Requirement:
Only the line with "Hoe je ‘Nurture’ inbouwt in je trainingspro" and the lines after it, to the end of the data, should appear in the answer, each reproduced exactly.

Entries provided:
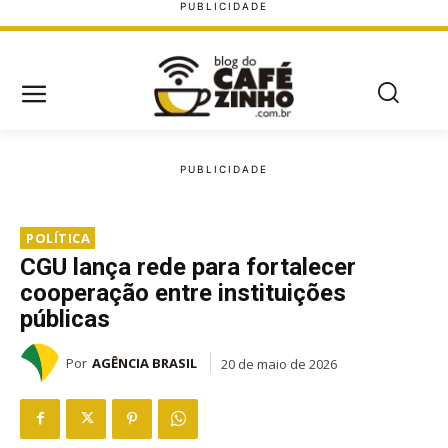
POLÍTICA
CGU lança rede para fortalecer
cooperação entre instituições
públicas
Por
AGÊNCIA BRASIL
20 de maio de 2026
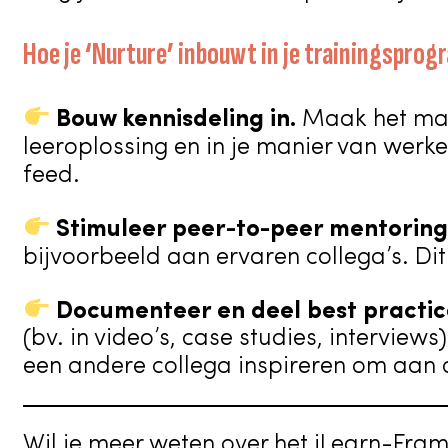
Hoe je ‘Nurture’ inbouwt in je trainingspro
Bouw kennisdeling in.
Maak het makk
leeroplossing en in je manier van werk
feed.
Stimuleer peer-to-peer mentoring
bijvoorbeeld aan ervaren collega’s. Dit 
Documenteer en deel best practic
(bv. in video’s, case studies, interview
een andere collega inspireren om aan d
Wil je meer weten over het iLearn-Fram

Solution to this exercise:
Hoe je ‘Nurture’ inbouwt in je trainingspro
Bouw kennisdeling in.
Maak het makk
leeroplossing en in je manier van werk
feed.
Stimuleer peer-to-peer mentoring
bijvoorbeeld aan ervaren collega’s. Dit 
Documenteer en deel best practic
(bv. in video’s, case studies, interview
een andere collega inspireren om aan d
Wil je meer weten over het iLearn-Fram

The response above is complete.